> Supplied information:
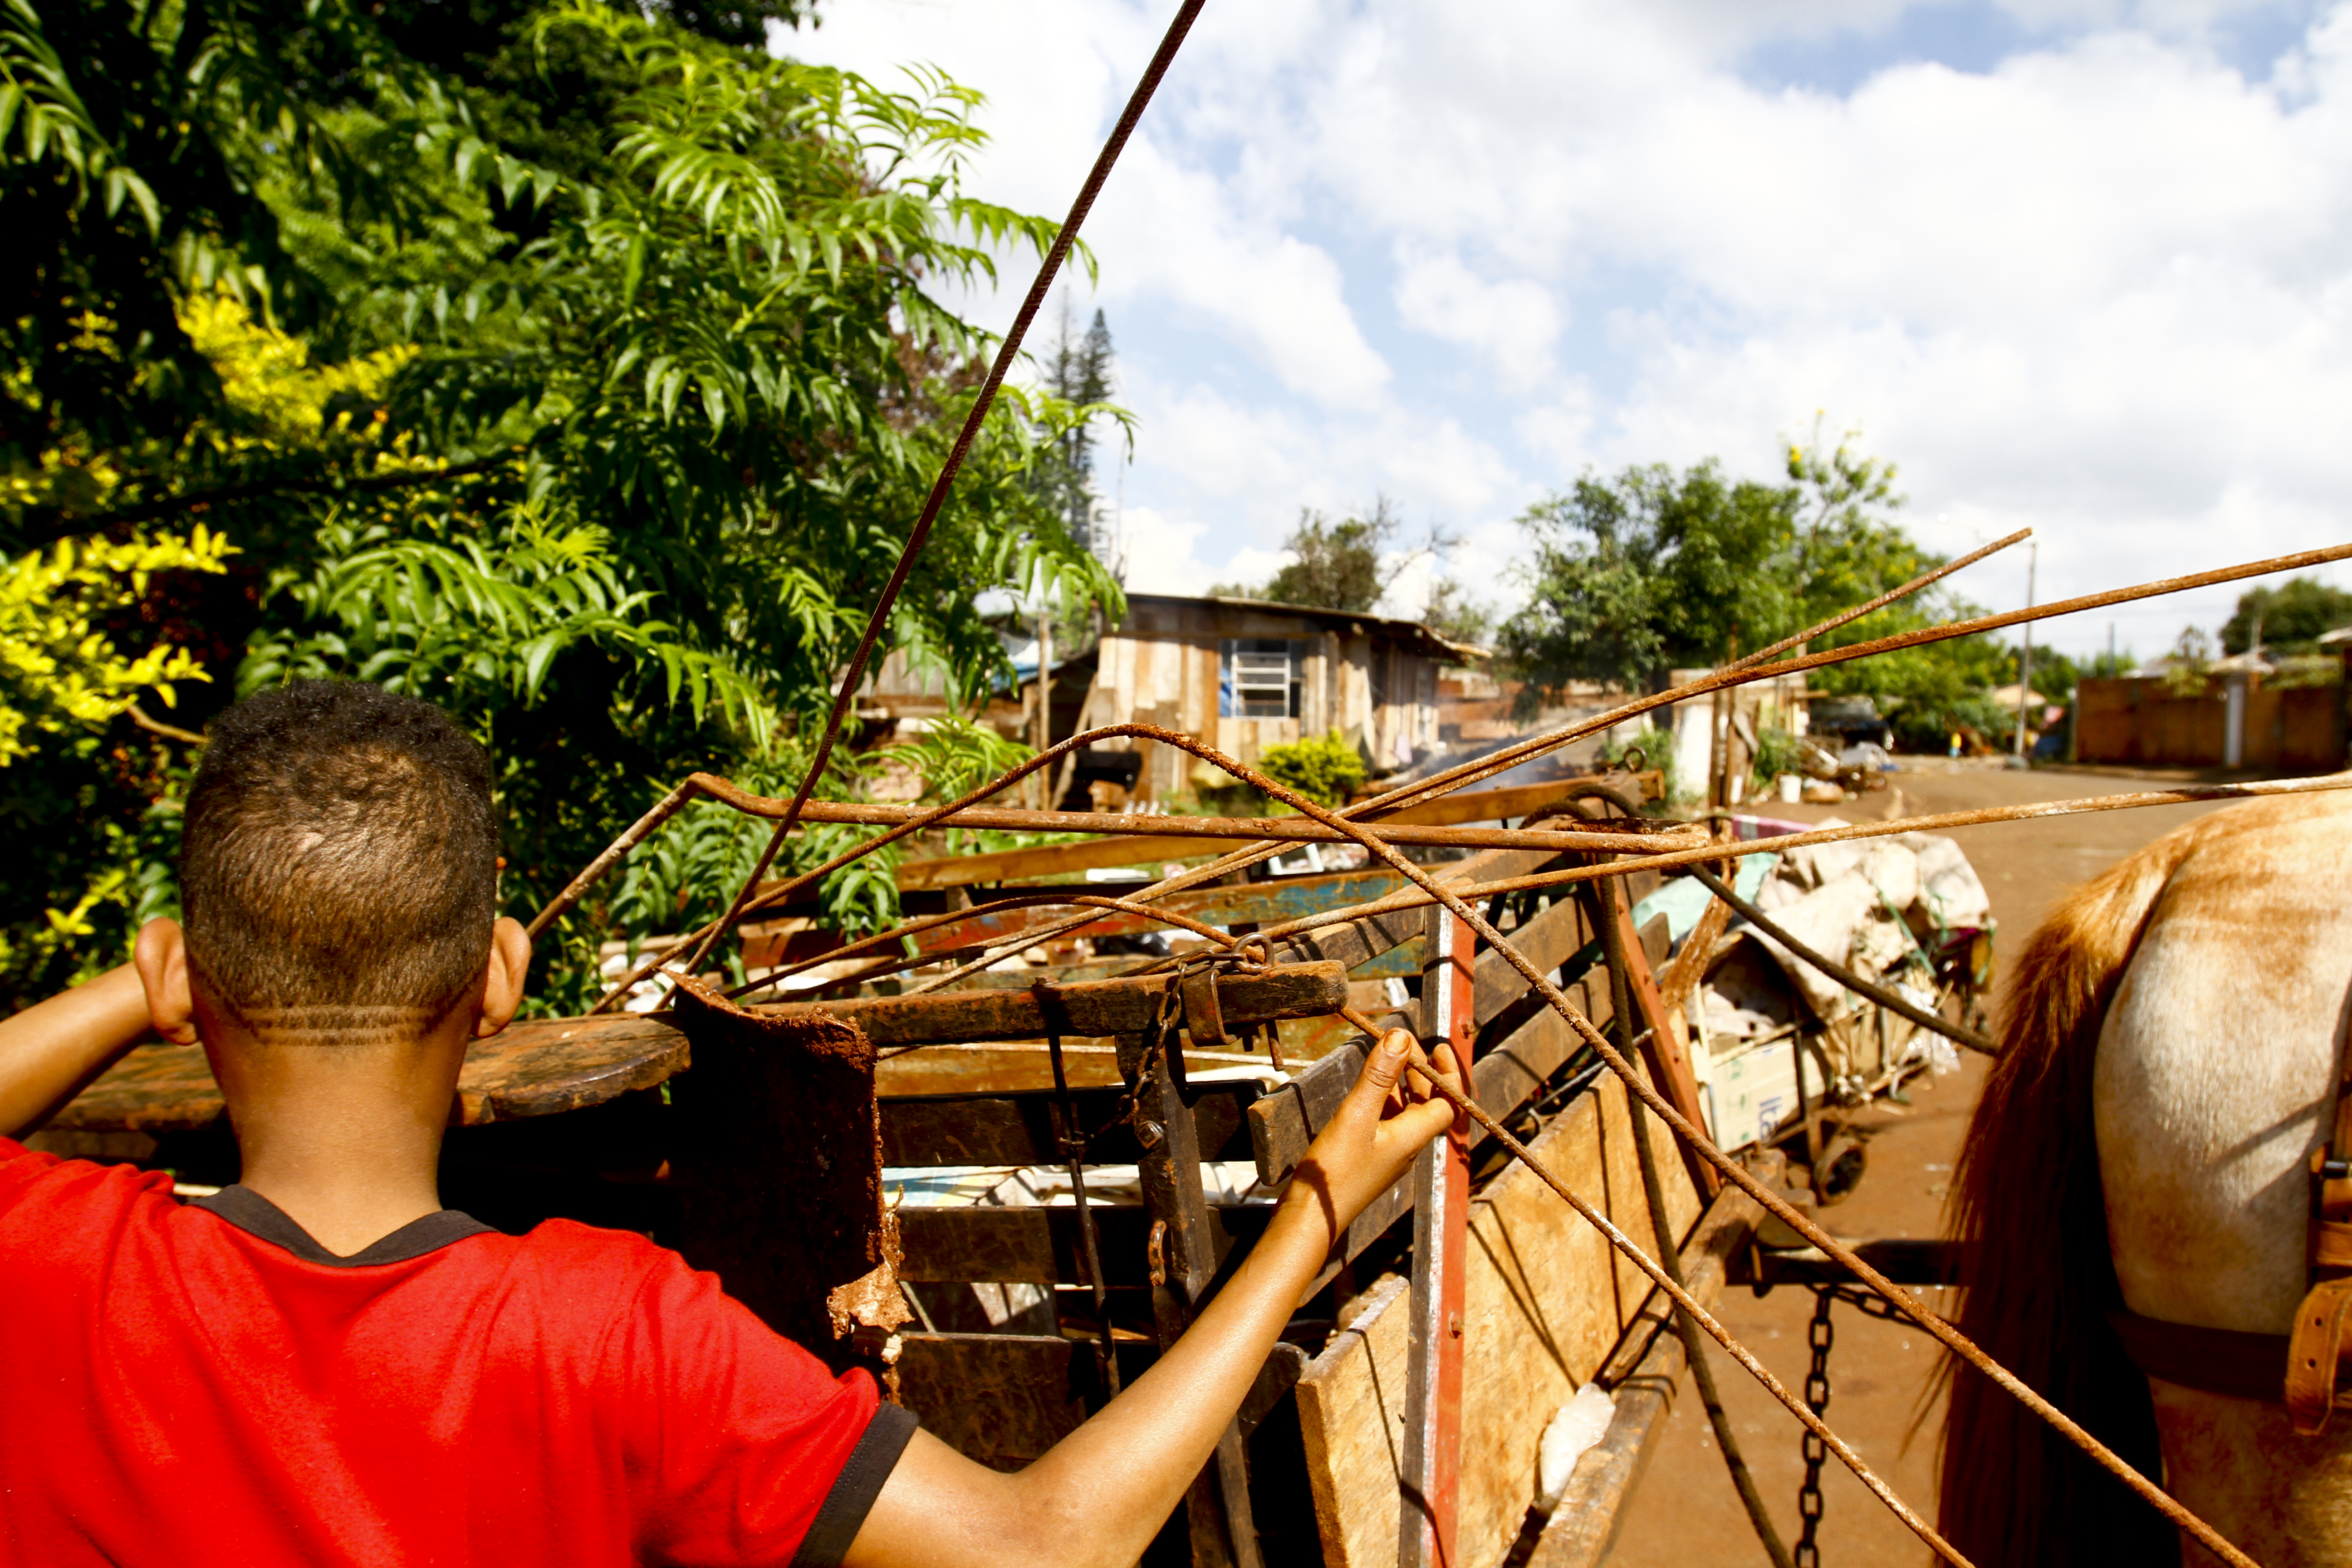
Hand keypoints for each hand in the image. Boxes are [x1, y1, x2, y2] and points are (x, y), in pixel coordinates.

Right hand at [1279, 1027, 1464, 1251]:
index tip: (1436, 1047)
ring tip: (1385, 1057)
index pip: (1448, 1101)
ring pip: (1405, 1112)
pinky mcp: (1370, 1158)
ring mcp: (1389, 1154)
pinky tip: (1366, 1089)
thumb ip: (1378, 1076)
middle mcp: (1407, 1146)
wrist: (1311, 1218)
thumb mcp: (1356, 1115)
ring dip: (1400, 1083)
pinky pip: (1386, 1123)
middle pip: (1427, 1103)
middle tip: (1403, 1044)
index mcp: (1413, 1137)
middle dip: (1419, 1071)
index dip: (1447, 1073)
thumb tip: (1401, 1038)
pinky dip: (1383, 1099)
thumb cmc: (1334, 1172)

> Task item: From the line containing "middle tip: (1403, 1044)" to the final line of the data, repeat each line exactly. Include both ends.

> Answer box:
middle tip: (1403, 1044)
index mcp: (1413, 1137)
middle dip: (1419, 1071)
index dip: (1447, 1073)
thumb tip: (1401, 1038)
pinky dip: (1383, 1099)
thumb cmc: (1334, 1172)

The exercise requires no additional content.